→ **WHAT TO DO**
Please turn the records, from their first line through the line containing "the drum of" (that line included), into a Markdown table with the columns Row and Line, giving each non-blank line its own numbered row.

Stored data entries

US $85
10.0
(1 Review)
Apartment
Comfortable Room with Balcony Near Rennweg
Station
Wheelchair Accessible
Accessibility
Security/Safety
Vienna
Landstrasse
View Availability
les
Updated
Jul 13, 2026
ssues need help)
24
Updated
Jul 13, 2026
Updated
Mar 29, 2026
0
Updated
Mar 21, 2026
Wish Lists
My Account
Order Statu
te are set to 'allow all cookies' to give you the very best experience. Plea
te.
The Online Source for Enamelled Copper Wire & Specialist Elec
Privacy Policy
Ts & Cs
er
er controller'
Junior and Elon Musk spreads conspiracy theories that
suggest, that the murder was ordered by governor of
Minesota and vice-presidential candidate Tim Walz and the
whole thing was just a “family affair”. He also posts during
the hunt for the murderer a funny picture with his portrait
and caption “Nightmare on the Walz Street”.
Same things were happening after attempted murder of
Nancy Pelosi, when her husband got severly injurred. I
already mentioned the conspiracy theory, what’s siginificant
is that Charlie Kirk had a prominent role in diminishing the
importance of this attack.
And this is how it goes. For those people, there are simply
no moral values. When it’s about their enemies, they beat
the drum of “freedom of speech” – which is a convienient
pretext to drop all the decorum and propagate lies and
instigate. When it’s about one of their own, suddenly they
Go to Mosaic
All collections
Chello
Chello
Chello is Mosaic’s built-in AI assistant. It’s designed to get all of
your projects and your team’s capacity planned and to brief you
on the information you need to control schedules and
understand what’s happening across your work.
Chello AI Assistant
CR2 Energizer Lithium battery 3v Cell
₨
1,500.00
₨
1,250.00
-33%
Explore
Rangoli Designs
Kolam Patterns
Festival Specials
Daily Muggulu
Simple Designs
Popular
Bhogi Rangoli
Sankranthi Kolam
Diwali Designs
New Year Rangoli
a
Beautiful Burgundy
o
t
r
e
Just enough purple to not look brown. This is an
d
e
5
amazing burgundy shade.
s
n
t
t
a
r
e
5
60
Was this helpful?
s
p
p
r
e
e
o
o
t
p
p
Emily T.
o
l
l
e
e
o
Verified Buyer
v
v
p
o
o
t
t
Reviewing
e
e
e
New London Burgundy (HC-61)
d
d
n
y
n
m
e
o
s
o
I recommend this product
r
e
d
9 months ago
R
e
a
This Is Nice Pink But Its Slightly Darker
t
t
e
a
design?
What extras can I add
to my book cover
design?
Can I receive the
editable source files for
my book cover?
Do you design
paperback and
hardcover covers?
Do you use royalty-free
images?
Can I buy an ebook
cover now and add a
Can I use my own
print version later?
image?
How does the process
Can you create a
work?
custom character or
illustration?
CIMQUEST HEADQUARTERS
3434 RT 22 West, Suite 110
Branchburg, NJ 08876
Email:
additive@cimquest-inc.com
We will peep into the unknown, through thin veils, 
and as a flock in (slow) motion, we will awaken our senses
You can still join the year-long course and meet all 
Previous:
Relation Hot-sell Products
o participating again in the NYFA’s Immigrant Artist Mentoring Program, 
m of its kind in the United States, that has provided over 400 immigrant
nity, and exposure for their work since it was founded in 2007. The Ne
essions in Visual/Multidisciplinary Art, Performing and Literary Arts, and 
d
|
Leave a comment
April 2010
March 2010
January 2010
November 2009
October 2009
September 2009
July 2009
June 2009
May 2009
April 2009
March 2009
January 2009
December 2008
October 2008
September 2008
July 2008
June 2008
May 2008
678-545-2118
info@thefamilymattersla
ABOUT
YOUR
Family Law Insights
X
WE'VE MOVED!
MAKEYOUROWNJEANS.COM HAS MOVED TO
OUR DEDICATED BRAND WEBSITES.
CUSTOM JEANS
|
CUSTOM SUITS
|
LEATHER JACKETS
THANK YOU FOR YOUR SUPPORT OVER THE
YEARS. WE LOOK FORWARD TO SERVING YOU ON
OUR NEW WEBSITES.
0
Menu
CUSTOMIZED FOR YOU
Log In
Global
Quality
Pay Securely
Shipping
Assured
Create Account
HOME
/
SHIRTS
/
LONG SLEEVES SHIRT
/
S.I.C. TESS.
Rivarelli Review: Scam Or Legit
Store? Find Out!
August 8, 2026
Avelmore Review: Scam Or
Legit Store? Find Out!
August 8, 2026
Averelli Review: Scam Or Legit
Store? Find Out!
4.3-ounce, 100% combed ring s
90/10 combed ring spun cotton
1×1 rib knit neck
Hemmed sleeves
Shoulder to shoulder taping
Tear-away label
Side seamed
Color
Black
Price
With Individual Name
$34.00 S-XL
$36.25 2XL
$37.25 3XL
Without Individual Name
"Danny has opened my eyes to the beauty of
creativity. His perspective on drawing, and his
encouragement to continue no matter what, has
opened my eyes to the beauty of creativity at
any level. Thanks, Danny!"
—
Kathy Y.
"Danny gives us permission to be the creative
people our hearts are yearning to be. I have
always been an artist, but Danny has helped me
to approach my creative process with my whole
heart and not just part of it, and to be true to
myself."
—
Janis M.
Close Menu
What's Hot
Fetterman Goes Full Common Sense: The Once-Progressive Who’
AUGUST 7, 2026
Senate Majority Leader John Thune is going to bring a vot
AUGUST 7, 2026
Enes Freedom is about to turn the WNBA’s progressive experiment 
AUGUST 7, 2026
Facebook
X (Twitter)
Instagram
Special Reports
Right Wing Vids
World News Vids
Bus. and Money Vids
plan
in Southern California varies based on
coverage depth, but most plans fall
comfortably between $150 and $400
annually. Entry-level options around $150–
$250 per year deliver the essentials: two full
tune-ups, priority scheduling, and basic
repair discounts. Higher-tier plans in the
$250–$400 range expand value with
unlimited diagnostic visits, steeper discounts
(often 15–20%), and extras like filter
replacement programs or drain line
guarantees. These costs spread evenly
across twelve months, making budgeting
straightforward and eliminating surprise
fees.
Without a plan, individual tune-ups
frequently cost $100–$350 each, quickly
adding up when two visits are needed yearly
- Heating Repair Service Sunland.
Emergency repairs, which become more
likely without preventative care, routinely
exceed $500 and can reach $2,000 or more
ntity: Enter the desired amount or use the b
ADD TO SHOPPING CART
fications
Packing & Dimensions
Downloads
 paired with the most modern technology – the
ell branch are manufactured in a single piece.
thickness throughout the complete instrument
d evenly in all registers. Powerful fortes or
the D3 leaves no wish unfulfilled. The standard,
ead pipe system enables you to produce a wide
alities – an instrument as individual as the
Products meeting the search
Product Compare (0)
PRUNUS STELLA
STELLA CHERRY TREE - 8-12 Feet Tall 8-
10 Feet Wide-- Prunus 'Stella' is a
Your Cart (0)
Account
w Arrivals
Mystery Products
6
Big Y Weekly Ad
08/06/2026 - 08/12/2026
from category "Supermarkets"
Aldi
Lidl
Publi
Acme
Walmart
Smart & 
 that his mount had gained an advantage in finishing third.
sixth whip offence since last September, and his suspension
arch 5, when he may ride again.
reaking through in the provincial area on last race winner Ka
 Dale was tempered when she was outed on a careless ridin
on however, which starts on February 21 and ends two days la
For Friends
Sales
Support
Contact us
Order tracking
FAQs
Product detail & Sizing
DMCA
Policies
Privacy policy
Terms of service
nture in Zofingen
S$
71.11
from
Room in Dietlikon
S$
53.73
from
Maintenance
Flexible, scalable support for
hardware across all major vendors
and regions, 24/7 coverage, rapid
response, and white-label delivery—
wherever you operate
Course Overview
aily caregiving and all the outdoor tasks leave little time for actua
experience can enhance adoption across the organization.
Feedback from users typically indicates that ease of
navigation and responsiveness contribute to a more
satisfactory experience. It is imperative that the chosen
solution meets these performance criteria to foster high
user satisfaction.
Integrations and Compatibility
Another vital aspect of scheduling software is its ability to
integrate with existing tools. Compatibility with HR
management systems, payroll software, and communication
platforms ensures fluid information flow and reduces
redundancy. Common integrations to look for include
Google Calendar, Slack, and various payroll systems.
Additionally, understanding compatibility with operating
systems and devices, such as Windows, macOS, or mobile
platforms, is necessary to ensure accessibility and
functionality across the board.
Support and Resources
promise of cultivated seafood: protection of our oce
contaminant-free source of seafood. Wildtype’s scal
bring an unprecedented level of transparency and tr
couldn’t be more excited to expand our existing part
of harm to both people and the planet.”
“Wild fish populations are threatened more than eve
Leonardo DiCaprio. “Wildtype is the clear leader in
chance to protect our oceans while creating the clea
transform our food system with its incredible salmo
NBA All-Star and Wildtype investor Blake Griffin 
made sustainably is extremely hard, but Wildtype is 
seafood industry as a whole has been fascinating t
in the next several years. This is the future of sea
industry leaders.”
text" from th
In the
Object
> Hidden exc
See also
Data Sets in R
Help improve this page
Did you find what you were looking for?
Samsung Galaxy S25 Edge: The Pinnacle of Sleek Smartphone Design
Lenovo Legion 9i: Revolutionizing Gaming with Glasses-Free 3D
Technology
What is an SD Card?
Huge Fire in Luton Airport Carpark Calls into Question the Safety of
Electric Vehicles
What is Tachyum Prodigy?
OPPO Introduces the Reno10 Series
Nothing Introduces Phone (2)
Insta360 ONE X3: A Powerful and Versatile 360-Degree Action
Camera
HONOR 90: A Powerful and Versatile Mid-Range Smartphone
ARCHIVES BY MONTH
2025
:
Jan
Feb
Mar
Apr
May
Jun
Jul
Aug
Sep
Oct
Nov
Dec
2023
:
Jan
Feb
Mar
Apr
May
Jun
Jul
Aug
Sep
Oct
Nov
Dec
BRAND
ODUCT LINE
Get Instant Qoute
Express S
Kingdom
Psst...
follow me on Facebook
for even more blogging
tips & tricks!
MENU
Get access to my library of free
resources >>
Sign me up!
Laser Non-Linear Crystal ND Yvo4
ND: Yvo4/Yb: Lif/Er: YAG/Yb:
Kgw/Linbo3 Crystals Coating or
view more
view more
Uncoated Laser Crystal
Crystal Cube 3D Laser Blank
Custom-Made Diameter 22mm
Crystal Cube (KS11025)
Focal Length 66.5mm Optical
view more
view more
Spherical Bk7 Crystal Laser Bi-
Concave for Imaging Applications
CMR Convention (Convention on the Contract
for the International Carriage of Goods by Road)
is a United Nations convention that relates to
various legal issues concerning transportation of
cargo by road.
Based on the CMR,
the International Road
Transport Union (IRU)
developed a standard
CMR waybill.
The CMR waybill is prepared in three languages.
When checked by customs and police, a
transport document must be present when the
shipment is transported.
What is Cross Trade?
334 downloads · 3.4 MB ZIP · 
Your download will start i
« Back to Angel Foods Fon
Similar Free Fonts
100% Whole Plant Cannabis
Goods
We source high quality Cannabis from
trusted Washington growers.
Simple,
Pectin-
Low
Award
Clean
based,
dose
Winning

→ **ANSWER TO THIS TASK**
| Row | Line |
|---|---|
| 1 | US $85 |
| 2 | 10.0 |
| 3 | (1 Review) |
| 4 | Apartment |
| 5 | Comfortable Room with Balcony Near Rennweg |
| 6 | Station |
| 7 | Wheelchair Accessible |
| 8 | Accessibility |
| 9 | Security/Safety |
| 10 | Vienna |
| 11 | Landstrasse |
| 12 | View Availability |
| 13 | les |
| 14 | Updated |
| 15 | Jul 13, 2026 |
| 16 | ssues need help) |
| 17 | 24 |
| 18 | Updated |
| 19 | Jul 13, 2026 |
| 20 | Updated |
| 21 | Mar 29, 2026 |
| 22 | 0 |
| 23 | Updated |
| 24 | Mar 21, 2026 |
| 25 | Wish Lists |
| 26 | My Account |
| 27 | Order Statu |
| 28 | te are set to 'allow all cookies' to give you the very best experience. Plea |
| 29 | te. |
| 30 | The Online Source for Enamelled Copper Wire & Specialist Elec |
| 31 | Privacy Policy |
| 32 | Ts & Cs |
| 33 | er |
| 34 | er controller' |
| 35 | Junior and Elon Musk spreads conspiracy theories that |
| 36 | suggest, that the murder was ordered by governor of |
| 37 | Minesota and vice-presidential candidate Tim Walz and the |
| 38 | whole thing was just a “family affair”. He also posts during |
| 39 | the hunt for the murderer a funny picture with his portrait |
| 40 | and caption “Nightmare on the Walz Street”. |
| 41 | Same things were happening after attempted murder of |
| 42 | Nancy Pelosi, when her husband got severly injurred. I |
| 43 | already mentioned the conspiracy theory, what’s siginificant |
| 44 | is that Charlie Kirk had a prominent role in diminishing the |
| 45 | importance of this attack. |
| 46 | And this is how it goes. For those people, there are simply |
| 47 | no moral values. When it’s about their enemies, they beat |
| 48 | the drum of “freedom of speech” – which is a convienient |